When CenturyVallen’s (now Vallen’s) General Manager suggested we hire via the “Friends and Family” program I lowered my head in dread. We run a busy warehouse and the last thing I needed was a group of low motivation teenagers with no respect for starting times or hard work, bumbling through their days in our warehouse – wandering around texting all their friends how much they hate their jobs and reporting to “the man”. However, summer was upon us, we were approaching go live on a project that eliminated paper in our warehouse for an RF-based system, and we needed the help. The email went out and the moms and dads of our company hit high gear with the email to their teens. The resumes flowed in quickly and we filled six positions almost overnight with shiny new faces – several of them in their first ever full time job.

My expectation – these Generation Y’ers would be a spoon-fed privileged-expecting high-maintenance group who wouldn’t get to work on time if their life depended on it, and it would be all about them and what the company could do for them. I couldn’t have been more wrong.

How about:

  • tech-savvy – they took to our RF handheld devices like ducks to water.
  • achievement-oriented – they checked daily pick counts religiously to see where they ranked and strove to set individual picking records and to be at the top of the list.
  • team-oriented – this is a very social group who thrive in teams.
  • . . . and yes, attention-craving. So it took me 5 minutes to learn their names and I took special care to call them out when I went through the warehouse on my daily or hourly tours. That’s just good MBWA for any generation.

Our Gen-Y’ers were reliable, hard-working, productive, and friendly in our workplace. They all worked right to the end of summer and are hoping for part-time work throughout the school year or first call for next summer’s holiday relief work. My lament was “When I was a student, I busted my butt – always working for next summer’s job and the money for university”. I thought that attitude had been lost. Thanks to Esmeralda, Jessica, Justin, Natasha, Connor, and Tia – you’ve turned the head of this prejudiced Baby Boomer to a new talent pool and ironically, you six have re-shaped my attitude towards an entire cohort. And thanks to Hilda, Robert, Lori, Real, and Yola – maybe parenting has something to do with these exceptional young people?

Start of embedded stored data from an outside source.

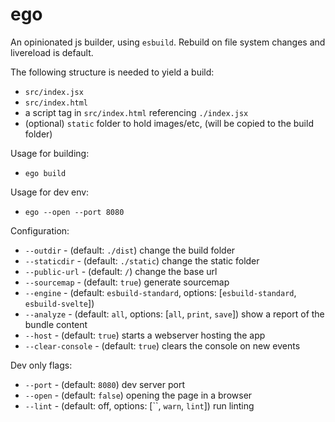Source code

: # ego

An opinionated js builder, using `esbuild`. Rebuild on file system changes and livereload is default.

The following structure is needed to yield a build:
- `src/index.jsx`
- `src/index.html`
- a script tag in `src/index.html` referencing `./index.jsx`
- (optional) `static` folder to hold images/etc, (will be copied to the build folder)

Usage for building:
- `ego build`

Usage for dev env:
- `ego --open --port 8080`

Configuration:
- `--outdir` - (default: `./dist`) change the build folder
- `--staticdir` - (default: `./static`) change the static folder
- `--public-url` - (default: `/`) change the base url
- `--sourcemap` - (default: `true`) generate sourcemap
- `--engine` - (default: `esbuild-standard`, options: [`esbuild-standard`, `esbuild-svelte`])
- `--analyze` - (default: `all`, options: [`all`, `print`, `save`]) show a report of the bundle content
- `--host` - (default: `true`) starts a webserver hosting the app
- `--clear-console` - (default: `true`) clears the console on new events

Dev only flags:
- `--port` - (default: `8080`) dev server port
- `--open` - (default: `false`) opening the page in a browser
- `--lint` - (default: off, options: [``, `warn`, `lint`]) run linting
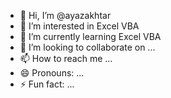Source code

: - 👋 Hi, I’m @ayazakhtar
- 👀 I’m interested in Excel VBA 
- 🌱 I’m currently learning Excel VBA
- 💞️ I’m looking to collaborate on ...
- 📫 How to reach me ...
- 😄 Pronouns: ...
- ⚡ Fun fact: ...

<!---
ayazakhtar/ayazakhtar is a ✨ special ✨ repository because its `README.md` (this file) appears on your GitHub profile.
You can click the Preview link to take a look at your changes.
--->
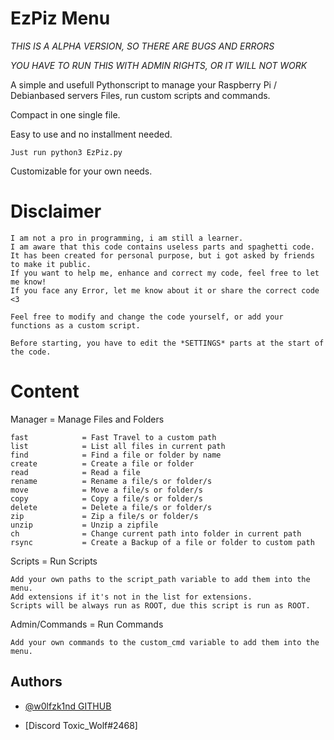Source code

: 
# EzPiz Menu

*THIS IS A ALPHA VERSION, SO THERE ARE BUGS AND ERRORS*

*YOU HAVE TO RUN THIS WITH ADMIN RIGHTS, OR IT WILL NOT WORK*

A simple and usefull Pythonscript to manage your Raspberry Pi / Debianbased servers Files, run custom scripts and commands.

Compact in one single file.

Easy to use and no installment needed.

    Just run python3 EzPiz.py

Customizable for your own needs.

# Disclaimer

    I am not a pro in programming, i am still a learner.
    I am aware that this code contains useless parts and spaghetti code.
    It has been created for personal purpose, but i got asked by friends to make it public.
    If you want to help me, enhance and correct my code, feel free to let me know!
    If you face any Error, let me know about it or share the correct code <3
    
    Feel free to modify and change the code yourself, or add your functions as a custom script.

    Before starting, you have to edit the *SETTINGS* parts at the start of the code.

# Content

Manager = Manage Files and Folders

    fast            = Fast Travel to a custom path
    list            = List all files in current path
    find            = Find a file or folder by name
    create          = Create a file or folder
    read            = Read a file
    rename          = Rename a file/s or folder/s
    move            = Move a file/s or folder/s
    copy            = Copy a file/s or folder/s
    delete          = Delete a file/s or folder/s
    zip             = Zip a file/s or folder/s
    unzip           = Unzip a zipfile
    ch              = Change current path into folder in current path
    rsync           = Create a Backup of a file or folder to custom path

Scripts = Run Scripts

    Add your own paths to the script_path variable to add them into the menu.
    Add extensions if it's not in the list for extensions.
    Scripts will be always run as ROOT, due this script is run as ROOT.

Admin/Commands = Run Commands

    Add your own commands to the custom_cmd variable to add them into the menu.


## Authors

- [@w0lfzk1nd GITHUB](https://www.github.com/w0lfzk1n)

- [Discord Toxic_Wolf#2468]

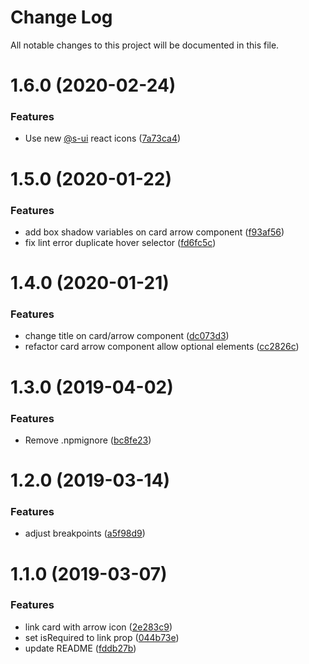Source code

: # Change Log

All notable changes to this project will be documented in this file.

# 1.6.0 (2020-02-24)


### Features

* Use new [@s-ui](https://github.com/s-ui) react icons ([7a73ca4](https://github.com/SUI-Components/schibsted-spain-components/commit/7a73ca4dbc6700877fae93b81dbcf32637a9e8e8))



# 1.5.0 (2020-01-22)


### Features

* add box shadow variables on card arrow component ([f93af56](https://github.com/SUI-Components/schibsted-spain-components/commit/f93af568c04c6e92eb24213425397deeb47ee043))
* fix lint error duplicate hover selector ([fd6fc5c](https://github.com/SUI-Components/schibsted-spain-components/commit/fd6fc5c66a929badb8b93746b46afea604445d89))



# 1.4.0 (2020-01-21)


### Features

* change title on card/arrow component ([dc073d3](https://github.com/SUI-Components/schibsted-spain-components/commit/dc073d317367113ca3c3f06fea365bafc9333aca))
* refactor card arrow component allow optional elements ([cc2826c](https://github.com/SUI-Components/schibsted-spain-components/commit/cc2826cc956c4e1888ed651c7f4b0ad8a9fc7d58))



# 1.3.0 (2019-04-02)


### Features

* Remove .npmignore ([bc8fe23](https://github.com/SUI-Components/schibsted-spain-components/commit/bc8fe23f68ecb777d13c1552828d7dff74281e8c))



# 1.2.0 (2019-03-14)


### Features

* adjust breakpoints ([a5f98d9](https://github.com/SUI-Components/schibsted-spain-components/commit/a5f98d9191512e7fed275370e61c3073ed686094))



# 1.1.0 (2019-03-07)


### Features

* link card with arrow icon ([2e283c9](https://github.com/SUI-Components/schibsted-spain-components/commit/2e283c9a6c25c92228d5f9b73273ad0544f32584))
* set isRequired to link prop ([044b73e](https://github.com/SUI-Components/schibsted-spain-components/commit/044b73ea86762d92eb5035142491b9e24bd7ef88))
* update README ([fddb27b](https://github.com/SUI-Components/schibsted-spain-components/commit/fddb27b6015580a3dce8ae1c6c8d6ce8340ff410))



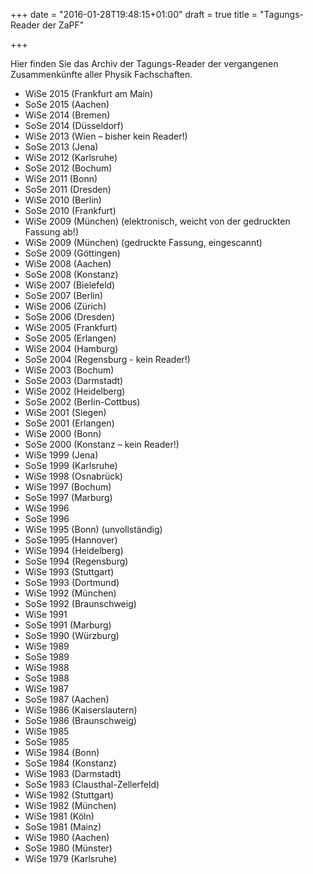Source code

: +++
date = "2016-01-28T19:48:15+01:00"
draft = true
title = "Tagungs-Reader der ZaPF"

+++


Hier finden Sie das Archiv der Tagungs-Reader der vergangenen Zusammenkünfte aller Physik Fachschaften.

- WiSe 2015 (Frankfurt am Main)
- SoSe 2015 (Aachen)
- WiSe 2014 (Bremen)
- SoSe 2014 (Düsseldorf)
- WiSe 2013 (Wien – bisher kein Reader!)
- SoSe 2013 (Jena)
- WiSe 2012 (Karlsruhe)
- SoSe 2012 (Bochum)
- WiSe 2011 (Bonn)
- SoSe 2011 (Dresden)
- WiSe 2010 (Berlin)
- SoSe 2010 (Frankfurt)
- WiSe 2009 (München) (elektronisch, weicht von der gedruckten Fassung ab!)
- WiSe 2009 (München) (gedruckte Fassung, eingescannt)
- SoSe 2009 (Göttingen)
- WiSe 2008 (Aachen)
- SoSe 2008 (Konstanz)
- WiSe 2007 (Bielefeld)
- SoSe 2007 (Berlin)
- WiSe 2006 (Zürich)
- SoSe 2006 (Dresden)
- WiSe 2005 (Frankfurt)
- SoSe 2005 (Erlangen)
- WiSe 2004 (Hamburg)
- SoSe 2004 (Regensburg - kein Reader!)
- WiSe 2003 (Bochum)
- SoSe 2003 (Darmstadt)
- WiSe 2002 (Heidelberg)
- SoSe 2002 (Berlin-Cottbus)
- WiSe 2001 (Siegen)
- SoSe 2001 (Erlangen)
- WiSe 2000 (Bonn)
- SoSe 2000 (Konstanz – kein Reader!)
- WiSe 1999 (Jena)
- SoSe 1999 (Karlsruhe)
- WiSe 1998 (Osnabrück)
- WiSe 1997 (Bochum)
- SoSe 1997 (Marburg)
- WiSe 1996
- SoSe 1996
- WiSe 1995 (Bonn) (unvollständig)
- SoSe 1995 (Hannover)
- WiSe 1994 (Heidelberg)
- SoSe 1994 (Regensburg)
- WiSe 1993 (Stuttgart)
- SoSe 1993 (Dortmund)
- WiSe 1992 (München)
- SoSe 1992 (Braunschweig)
- WiSe 1991
- SoSe 1991 (Marburg)
- SoSe 1990 (Würzburg)
- WiSe 1989
- SoSe 1989
- WiSe 1988
- SoSe 1988
- WiSe 1987
- SoSe 1987 (Aachen)
- WiSe 1986 (Kaiserslautern)
- SoSe 1986 (Braunschweig)
- WiSe 1985
- SoSe 1985
- WiSe 1984 (Bonn)
- SoSe 1984 (Konstanz)
- WiSe 1983 (Darmstadt)
- SoSe 1983 (Clausthal-Zellerfeld)
- WiSe 1982 (Stuttgart)
- WiSe 1982 (München)
- WiSe 1981 (Köln)
- SoSe 1981 (Mainz)
- WiSe 1980 (Aachen)
- SoSe 1980 (Münster)
- WiSe 1979 (Karlsruhe)

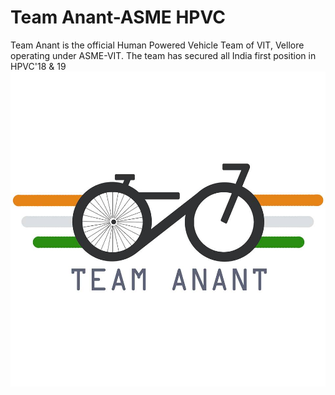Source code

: # Team Anant-ASME HPVC
Team Anant is the official Human Powered Vehicle Team of VIT, Vellore operating under ASME-VIT. The team has secured all India first position in HPVC'18 &amp; 19
![](Images/logo.jpg)
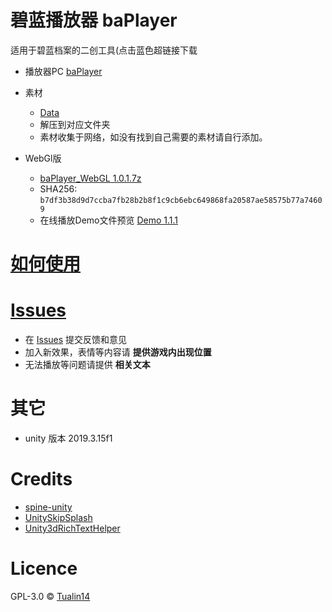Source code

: # 碧蓝播放器 baPlayer

适用于碧蓝档案的二创工具(点击蓝色超链接下载

- 播放器PC [baPlayer](https://github.com/Tualin14/baPlayer/releases)

- 素材 
  - [Data](https://oss.dza.vin/share@dzaaaaaa.com/baPlayer%E5%8F%AF%E7%94%A8%E7%B4%A0%E6%9D%90%E9%9B%86)
  - 解压到对应文件夹
  - 素材收集于网络，如没有找到自己需要的素材请自行添加。

- WebGl版
  - [baPlayer_WebGL 1.0.1.7z](https://storage.dza.vin/baPlayer_WebGL%201.0.1.7z)
  - SHA256: `b7df3b38d9d7ccba7fb28b2b8f1c9cb6ebc649868fa20587ae58575b77a74609`
  - 在线播放Demo文件预览 [Demo 1.1.1](https://baplayer.dza.vin/)

# [如何使用](https://github.com/Tualin14/baPlayer/wiki)

# [Issues](https://github.com/Tualin14/baPlayer/issues)

- 在 [Issues](https://github.com/Tualin14/baPlayer/issues) 提交反馈和意见
- 加入新效果，表情等内容请 **提供游戏内出现位置**
- 无法播放等问题请提供 **相关文本**


# 其它

- unity 版本 2019.3.15f1

# Credits

- [spine-unity](http://zh.esotericsoftware.com/spine-unity)
- [UnitySkipSplash](https://github.com/psygames/UnitySkipSplash)
- [Unity3dRichTextHelper](https://github.com/majecty/Unity3dRichTextHelper)

# Licence

GPL-3.0 © [Tualin14](https://github.com/Tualin14/baPlayer)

My advice? There may be hundreds of Gen-Y’ers right now wanting real jobs that pay real money, just not knowing where those jobs might come from. Tap into that cohort and their needs (those electronics cost real money after all). Appeal to them by making subtle changes in your workplace to accommodate their talents and desires and you could be the employer of choice for this group. You can wait for them to find you, but better yet – go get them!